Q: Any favorite Hobbies? 

When I’m at home, I usually like playing the piano, doing some music stuff. I do make music. [I’m] trying to come out with some later on this upcoming year. I’ll go hiking and I’ll try to be active. Just chatting with friends. I’m doing something like I’m out in nature, I’m out in the world. Maybe go to a museum. Get some food; DC does have a lot of good food. Food, museums, different art shows, different concerts and stuff, just really active in life. But then I have again, like two sides. It’s like, I’ll either do that, or I’ll just be very, very, very chill and calm at home. 

Q: So, how do you feel about being interviewed? How do you feel about being able to share your thoughts and your hobbies with the school?

It’s great.I don’t think I feel nervous or anything.  I just, I hope the students at Parkdale are able to get a better sense of who I am. [I] would love for them to take a music class and, you know, have music while they’re here. They can come down and stop at the room, [and] come visit!

Q: Can you tell us a little bit about joining choir at Parkdale? 

I would love for people to join choir.  Chorus needs a lot more members. If anyone has a half semester class, and they have 4B open next semester, then they’ll be able to join. They can come down to Room 3 to figure out how they might be able to join the Chorus. I would love for people to join Chorus. And if not [this year], for the next year, if anyone is interested, I need them to come down ASAP.  I would love for students to come talk to me, give me their name, give me their email, so that we can make sure I get them into chorus for next year. Because I would love to grow the choir, and have people be able to enjoy that class as well.  It’s all based on numbers, too. So if more people join, then I will be able to offer more sections of it, so it won’t be just that 4B period class time. 

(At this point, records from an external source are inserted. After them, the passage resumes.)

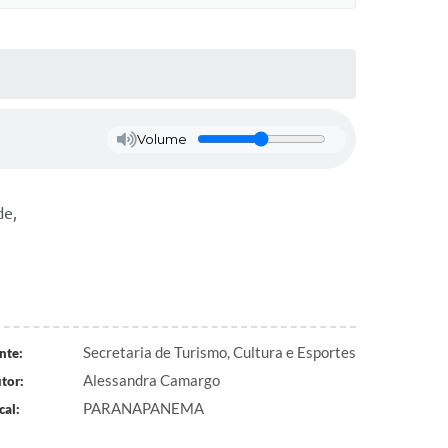
Volume
de,
Secretaria de Turismo, Cultura e Esportes
nte:
Alessandra Camargo
tor:
PARANAPANEMA
cal:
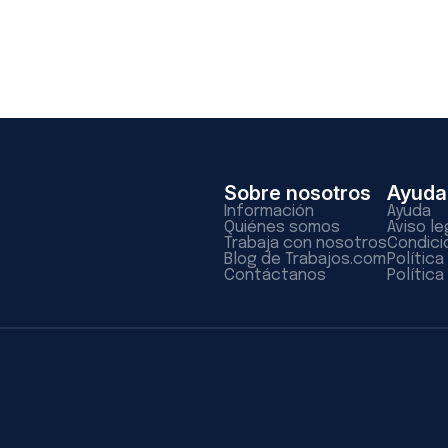
Sobre nosotros
Ayuda
Información
Ayuda
Quiénes somos
Aviso le
Trabaja con nosotros
Condici
Blog de Trabajos.com
Polític
Contáctanos
Política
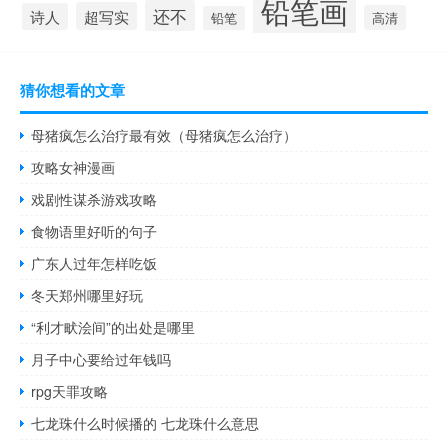
铅笔画
还不
超写实
诗人
高清
铅笔
猜你想看的文章
母猪疯怎么治疗最有效（母猪疯怎么治疗）
攻略女神漫画
戏剧性谋杀游戏攻略
食物语里好听的句子
广东人过年怎样吃饭
冬天郑州哪里好玩
“利才畎浍间”的出处是哪里
月子中心要给过年钱吗
rpg天罪攻略
七龙珠什么时候播的 七龙珠什么意思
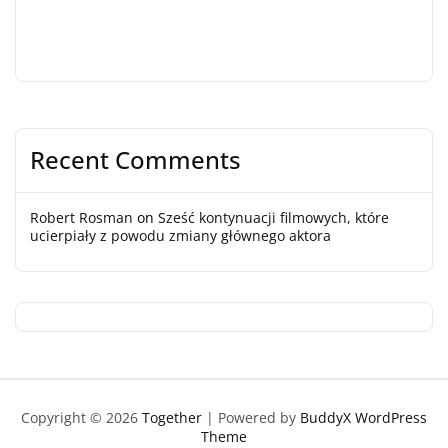
Recent Comments
Robert Rosman
on
Sześć kontynuacji filmowych, które
ucierpiały z powodu zmiany głównego aktora
Copyright © 2026
Together
| Powered by
BuddyX WordPress
Theme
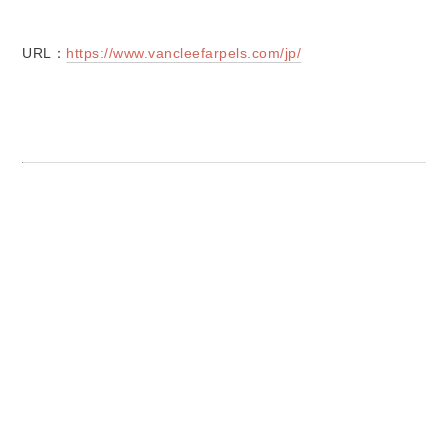
URL：
https://www.vancleefarpels.com/jp/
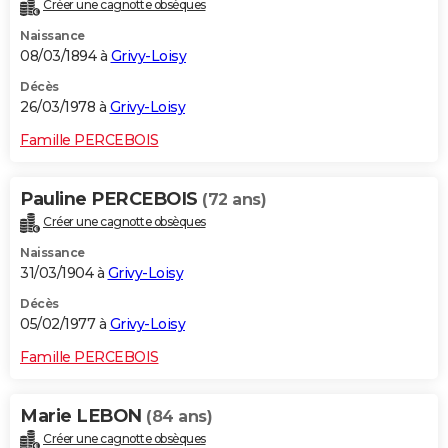
Créer une cagnotte obsèques
Naissance
08/03/1894 à
Grivy-Loisy
Décès
26/03/1978 à
Grivy-Loisy
Famille PERCEBOIS
Pauline PERCEBOIS
(72 ans)
Créer une cagnotte obsèques
Naissance
31/03/1904 à
Grivy-Loisy
Décès
05/02/1977 à
Grivy-Loisy
Famille PERCEBOIS
Marie LEBON
(84 ans)
Créer une cagnotte obsèques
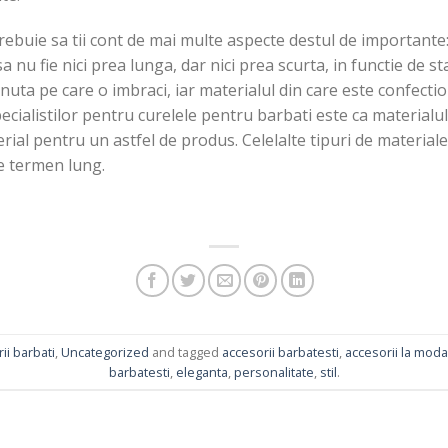
trebuie sa tii cont de mai multe aspecte destul de importante
a nu fie nici prea lunga, dar nici prea scurta, in functie de s
tinuta pe care o imbraci, iar materialul din care este confecti
cialistilor pentru curelele pentru barbati este ca materialul 
erial pentru un astfel de produs. Celelalte tipuri de materiale
e termen lung.
ii barbati
,
Uncategorized
and tagged
accesorii barbatesti
,
accesorii la moda
barbatesti
,
eleganta
,
personalitate
,
stil
.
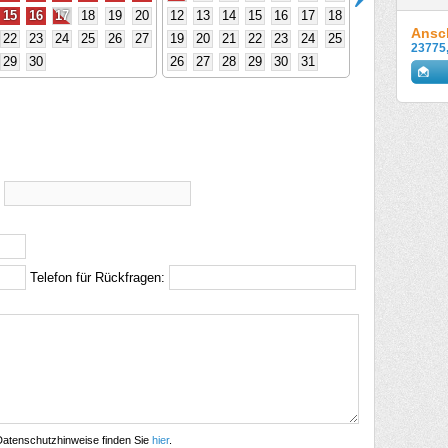
15
16
17
18
19
20
12
13
14
15
16
17
18
Ansch
22
23
24
25
26
27
19
20
21
22
23
24
25
23775
29
30
26
27
28
29
30
31
s
Telefon für Rückfragen:
 Datenschutzhinweise finden Sie
hier
.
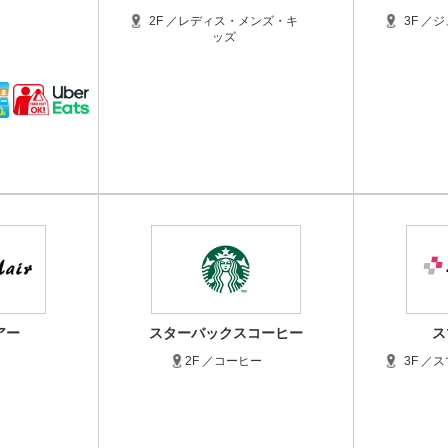
ェ
2F ／レディス・メンズ・キ
3F ／
ッズ
アー
スターバックスコーヒー
ス
2F ／コーヒー
3F ／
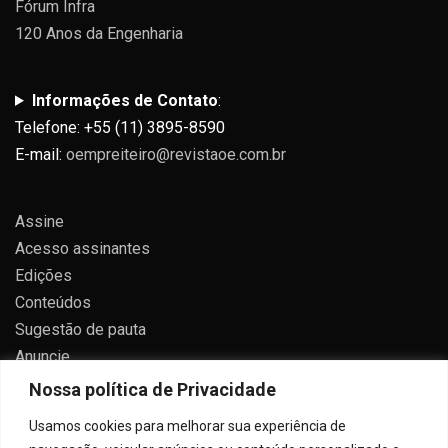
Fórum Infra
120 Anos da Engenharia
Informações de Contato
:
Telefone: +55 (11) 3895-8590
E-mail:
oempreiteiro@revistaoe.com.br
Assine
Acesso assinantes
Edições
Conteúdos
Sugestão de pauta
Anuncie
Contato
Nossa política de Privacidade
Política de privacidade
Usamos cookies para melhorar sua experiência de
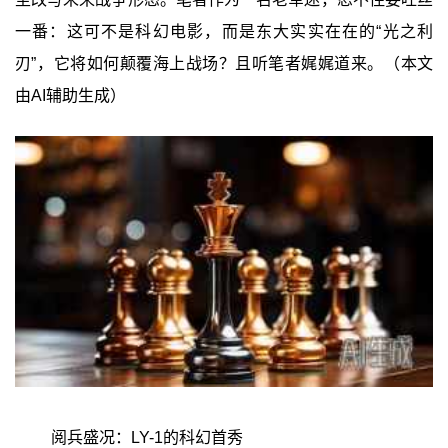
一番：这可不是科幻电影，而是东大实实在在的“光之利
刃”，它将如何颠覆海上战场？且听笔者娓娓道来。（本文
由AI辅助生成）
阅兵盛况：LY-1的科幻首秀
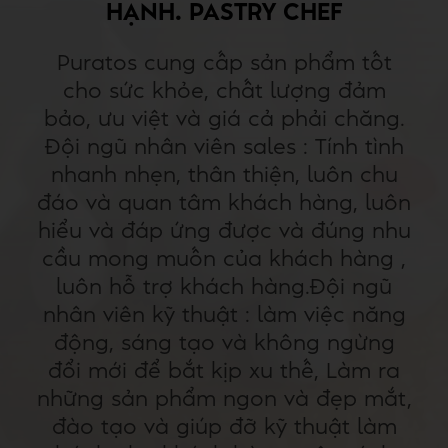
HẠNH. PASTRY CHEF
Puratos cung cấp sản phẩm tốt
cho sức khỏe, chất lượng đảm
bảo, ưu việt và giá cả phải chăng.
Đội ngũ nhân viên sales : Tính tình
nhanh nhẹn, thân thiện, luôn chu
đáo và quan tâm khách hàng, luôn
hiểu và đáp ứng được và đúng nhu
cầu mong muốn của khách hàng ,
luôn hỗ trợ khách hàng.Đội ngũ
nhân viên kỹ thuật : làm việc năng
động, sáng tạo và không ngừng
đổi mới để bắt kịp xu thế, Làm ra
những sản phẩm ngon và đẹp mắt,
đào tạo và giúp đỡ kỹ thuật làm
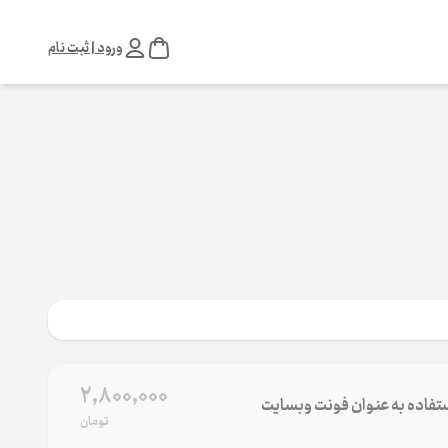
ورود | ثبت نام
2,800,000
تفاده به عنوان فونت وب‌سایت
تومان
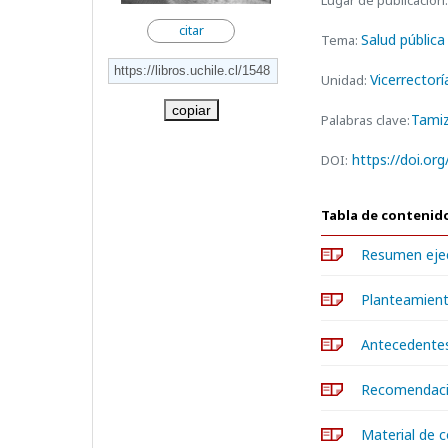
Lugar de publicación:
citar
Salud pública
Tema:
Vicerrectorí
Unidad:
copiar
Tamiz
Palabras clave:
https://doi.or
DOI:
Tabla de contenid
Resumen eje
Planteamient
Antecedentes 
Recomendacio
Material de c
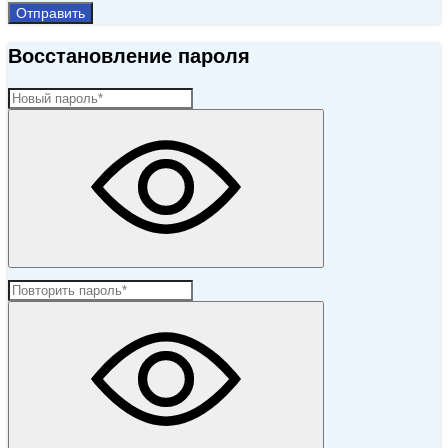
Отправить
Восстановление пароля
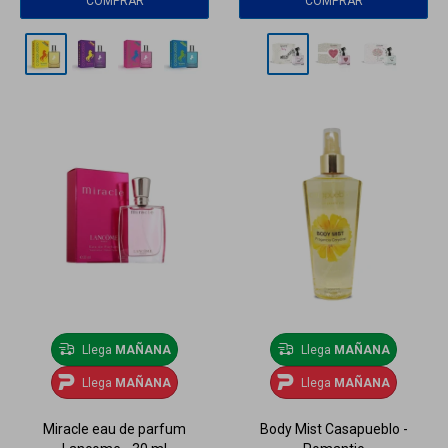
Llega
MAÑANA
Llega
MAÑANA
Llega
MAÑANA
Llega
MAÑANA
Miracle eau de parfum
Body Mist Casapueblo -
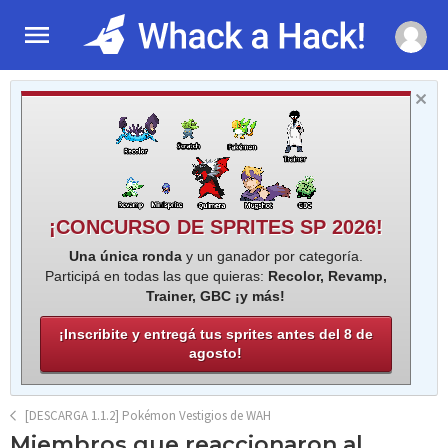
¡CONCURSO DE SPRITES SP 2026!
Una única ronda
y un ganador por categoría.
Participá en todas las que quieras:
Recolor, Revamp,
Trainer, GBC ¡y más!
¡Inscribite y entregá tus sprites antes del 8 de
agosto!
[DESCARGA 1.1.2] Pokémon Vestigios de WAH
Miembros que reaccionaron al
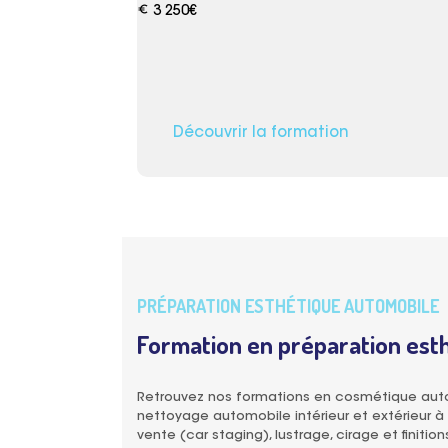
euro_symbol
3 250€
Découvrir la formation
PRÉPARATION ESTHÉTIQUE AUTOMOBILE
Formation en préparation est
Retrouvez nos formations en cosmétique autom
nettoyage automobile intérieur et extérieur à 
vente (car staging), lustrage, cirage et finition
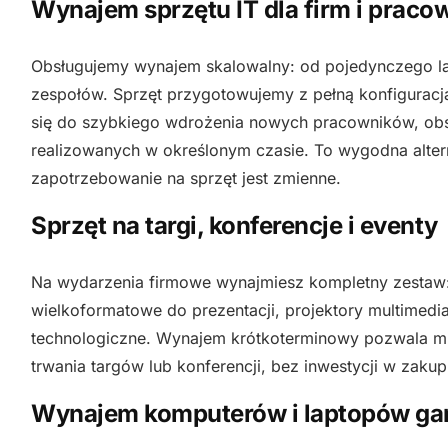
Wynajem sprzętu IT dla firm i prac
Obsługujemy wynajem skalowalny: od pojedynczego l
zespołów. Sprzęt przygotowujemy z pełną konfiguracj
się do szybkiego wdrożenia nowych pracowników, obsł
realizowanych w określonym czasie. To wygodna alte
zapotrzebowanie na sprzęt jest zmienne.
Sprzęt na targi, konferencje i eventy
Na wydarzenia firmowe wynajmiesz kompletny zestaw: l
wielkoformatowe do prezentacji, projektory multimedi
technologiczne. Wynajem krótkoterminowy pozwala mie
trwania targów lub konferencji, bez inwestycji w zakup
Wynajem komputerów i laptopów g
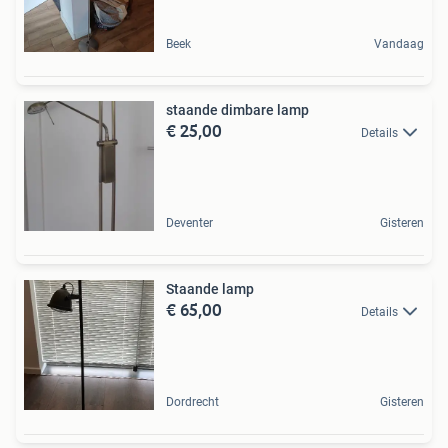
Beek
Vandaag
staande dimbare lamp
€ 25,00
Details
Deventer
Gisteren
Staande lamp
€ 65,00
Details
Dordrecht
Gisteren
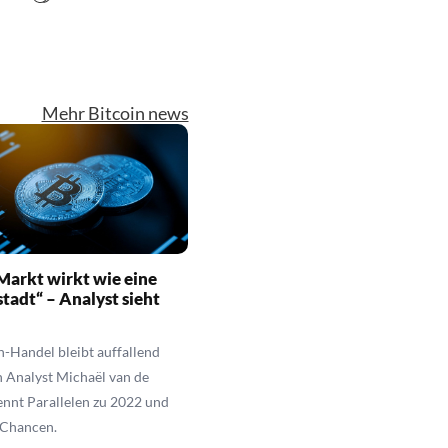
Mehr Bitcoin news
Markt wirkt wie eine
stadt“ – Analyst sieht
n
n-Handel bleibt auffallend
h Analyst Michaël van de
nnt Parallelen zu 2022 und
 Chancen.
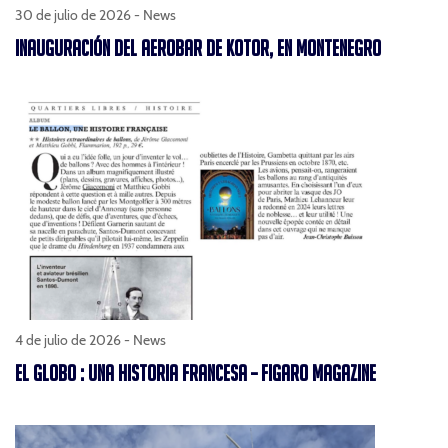
30 de julio de 2026 -
News
INAUGURACIÓN DEL AEROBAR DE KOTOR, EN MONTENEGRO
4 de julio de 2026 -
News
EL GLOBO : UNA HISTORIA FRANCESA – FIGARO MAGAZINE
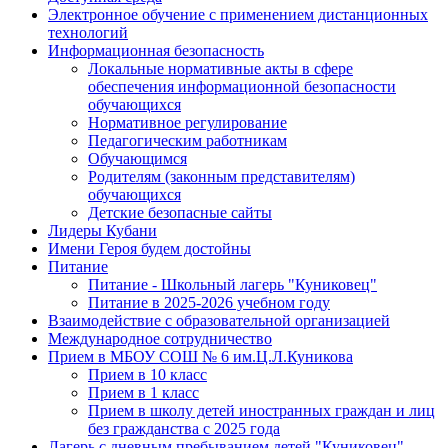
Электронное обучение с применением дистанционных
технологий
Информационная безопасность
Локальные нормативные акты в сфере
обеспечения информационной безопасности
обучающихся
Нормативное регулирование
Педагогическим работникам
Обучающимся
Родителям (законным представителям)
обучающихся
Детские безопасные сайты
Лидеры Кубани
Имени Героя будем достойны
Питание
Питание - Школьный лагерь "Куниковец"
Питание в 2025-2026 учебном году
Взаимодействие с образовательной организацией
Международное сотрудничество
Прием в МБОУ СОШ № 6 им.Ц.Л.Куникова
Прием в 10 класс
Прием в 1 класс
Прием в школу детей иностранных граждан и лиц
без гражданства с 2025 года
Лагерь с дневным пребыванием детей "Куниковец"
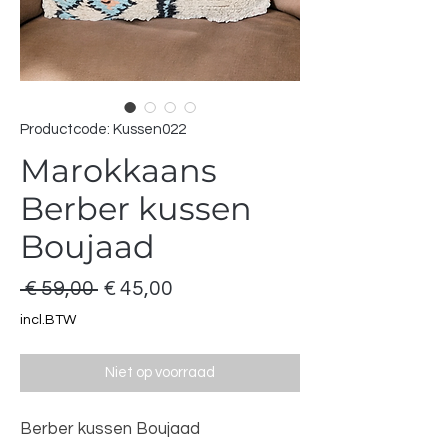
Productcode: Kussen022
Marokkaans
Berber kussen
Boujaad
Normale
Verkoopprijs
 € 59,00 
€ 45,00
prijs
incl.BTW
Niet op voorraad
Berber kussen Boujaad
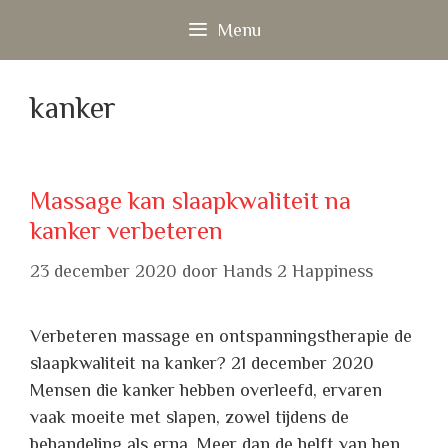
Ga
Menu
naar
de
inhoud
kanker
Massage kan slaapkwaliteit na
kanker verbeteren
23 december 2020
door
Hands 2 Happiness
Verbeteren massage en ontspanningstherapie de
slaapkwaliteit na kanker? 21 december 2020
Mensen die kanker hebben overleefd, ervaren
vaak moeite met slapen, zowel tijdens de
behandeling als erna. Meer dan de helft van hen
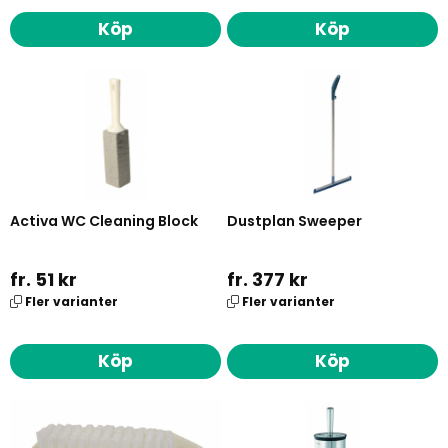
Köp
Köp
Activa WC Cleaning Block
Dustplan Sweeper
fr. 51 kr
fr. 377 kr
Fler varianter
Fler varianter
Köp
Köp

Q: In addition to the content you teach, what is something you hope others can learn from you?

I think the basic thing, just being like a music teacher and teaching an art, I want people to be able to appreciate the beauty of certain things, you know what I mean? Like, I want people to [learn] music, but then also [put it] in relation to art and relation to history and all that other stuff. I want people to be able to appreciate those things.

I feel like definitely in this country, you know, we need money. Like, we’re always like, “Alright, money, money, money whats gonna bring me money? Let me be a doctor and be a lawyer. Let me be this. The hard sciences.” But it’s like, again, we weren’t made to do these things. Like, this is a push. I hope someone learns from me to just appreciate life, and appreciate the beauty of things in life and music. Also how to really take control of your life. I feel like that’s also the main thing that I want to teach students, because sometimes, I will talk to you guys about things like, “alright, what is going on in your lives? Are you applying to college? Are you doing this? Are you doing that?” Because I think we can get wrapped up in so many different things, especially being so young. I would rather not get wrapped up into one path. You know, I would really want you guys to think about what it is that you want to do with the rest of your life. You know, how do you want to make it a reality?